Brooks Logan C, Farrow David C, Hyun Sangwon, Tibshirani Ryan J, Rosenfeld Roni
School of Computer Science, Carnegie Mellon University, Pittsburgh, Pennsylvania, United States of America.
Department of Statistics, Carnegie Mellon University, Pittsburgh, Pennsylvania, United States of America.
PLoS Comput Biol. 2015 Aug 28;11(8):e1004382. doi: 10.1371/journal.pcbi.1004382. eCollection 2015 Aug.
Seasonal influenza epidemics cause consistent, considerable, widespread loss annually in terms of economic burden, morbidity, and mortality. With access to accurate and reliable forecasts of a current or upcoming influenza epidemic's behavior, policy makers can design and implement more effective countermeasures. This past year, the Centers for Disease Control and Prevention hosted the "Predict the Influenza Season Challenge", with the task of predicting key epidemiological measures for the 2013-2014 U.S. influenza season with the help of digital surveillance data. We developed a framework for in-season forecasts of epidemics using a semiparametric Empirical Bayes framework, and applied it to predict the weekly percentage of outpatient doctors visits for influenza-like illness, and the season onset, duration, peak time, and peak height, with and without using Google Flu Trends data. Previous work on epidemic modeling has focused on developing mechanistic models of disease behavior and applying time series tools to explain historical data. However, tailoring these models to certain types of surveillance data can be challenging, and overly complex models with many parameters can compromise forecasting ability. Our approach instead produces possibilities for the epidemic curve of the season of interest using modified versions of data from previous seasons, allowing for reasonable variations in the timing, pace, and intensity of the seasonal epidemics, as well as noise in observations. Since the framework does not make strict domain-specific assumptions, it can easily be applied to some other diseases with seasonal epidemics. This method produces a complete posterior distribution over epidemic curves, rather than, for example, solely point predictions of forecasting targets. We report prospective influenza-like-illness forecasts made for the 2013-2014 U.S. influenza season, and compare the framework's cross-validated prediction error on historical data to that of a variety of simpler baseline predictors.

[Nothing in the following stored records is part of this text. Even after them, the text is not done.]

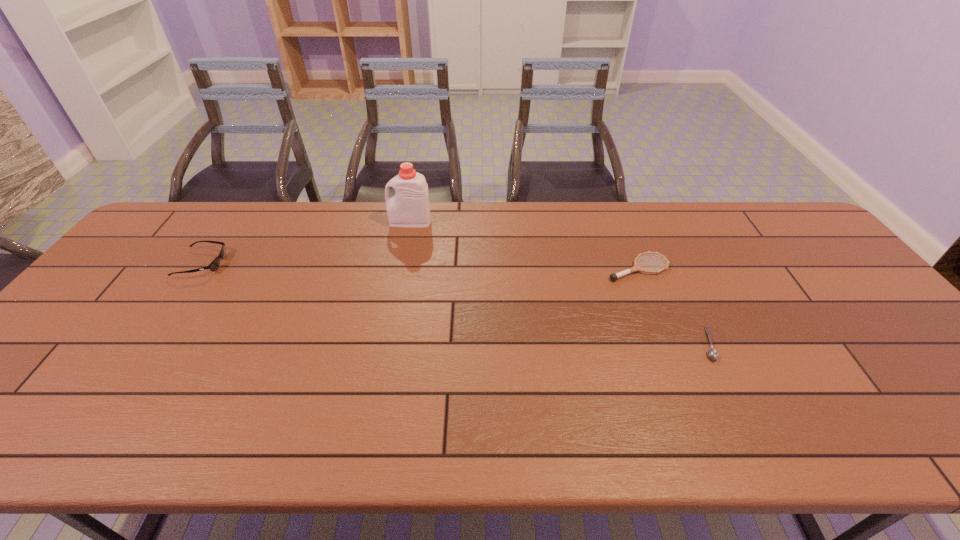
The height and width of the screenshot is (540, 960). What are the coordinates of `free space that satisfies the following two spatial constraints: 1. on the handle side of the tallest object; 2. on the left side of the third tallest object` in the screenshot? It's located at (401, 268).

What are the coordinates of `free location that satisfies the following two spatial constraints: 1. on the handle side of the farthest object; 2. on the right side of the shortest object` in the screenshot? It's located at (386, 344).

The height and width of the screenshot is (540, 960). I want to click on vacant area that satisfies the following two spatial constraints: 1. on the handle side of the shortest object; 2. on the left side of the detergent, so click(386, 344).

Locate an element on the screen. Image resolution: width=960 pixels, height=540 pixels. vacant space that satisfies the following two spatial constraints: 1. on the front-facing side of the leftmost object; 2. on the back side of the second shortest object is located at coordinates (199, 268).

What are the coordinates of `vacant space that satisfies the following two spatial constraints: 1. on the back side of the tennis racket; 2. on the handle side of the second object from left to right` in the screenshot? It's located at pyautogui.click(x=619, y=222).

The width and height of the screenshot is (960, 540). I want to click on free location that satisfies the following two spatial constraints: 1. on the handle side of the tallest object; 2. on the left side of the second shortest object, so click(401, 268).

This screenshot has width=960, height=540. I want to click on free space that satisfies the following two spatial constraints: 1. on the handle side of the farthest object; 2. on the back side of the shortest object, so click(x=386, y=344).

The width and height of the screenshot is (960, 540). In order to click on free region that satisfies the following two spatial constraints: 1. on the handle side of the tallest object; 2. on the left side of the nearest object in this screenshot , I will do `click(386, 344)`.

Identify the location of vacant space that satisfies the following two spatial constraints: 1. on the front-facing side of the soupspoon; 2. on the right side of the sunglasses. (146, 344).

季节性流感疫情每年都会在经济负担、发病率和死亡率方面造成持续、可观且广泛的损失。如果能够获得关于当前或即将到来的流感疫情动态的准确可靠预测,政策制定者就可以设计并实施更有效的应对措施。去年,美国疾病控制与预防中心举办了“预测流感季节挑战赛”,任务是借助数字监测数据预测2013 - 2014年美国流感季节的关键流行病学指标。我们开发了一个使用半参数经验贝叶斯框架进行流行病情中预测的框架,并将其应用于预测流感样疾病门诊就诊的每周百分比,以及季节开始时间、持续时间、高峰时间和高峰高度,分别使用和不使用谷歌流感趋势数据。以往关于疫情建模的工作主要集中在开发疾病行为的机制模型,并应用时间序列工具来解释历史数据。然而,使这些模型适用于某些类型的监测数据可能具有挑战性,并且具有许多参数的过于复杂的模型可能会损害预测能力。相反,我们的方法使用前几个季节数据的修改版本生成感兴趣季节的疫情曲线的可能性,允许季节性疫情在时间、速度和强度以及观测中的噪声方面存在合理变化。由于该框架不做严格的特定领域假设,它可以很容易地应用于其他一些有季节性疫情的疾病。这种方法生成的是疫情曲线上完整的后验分布,而不是例如仅对预测目标进行点预测。我们报告了对2013 - 2014年美国流感季节的前瞻性流感样疾病预测,并将该框架在历史数据上的交叉验证预测误差与各种更简单的基线预测器的误差进行了比较。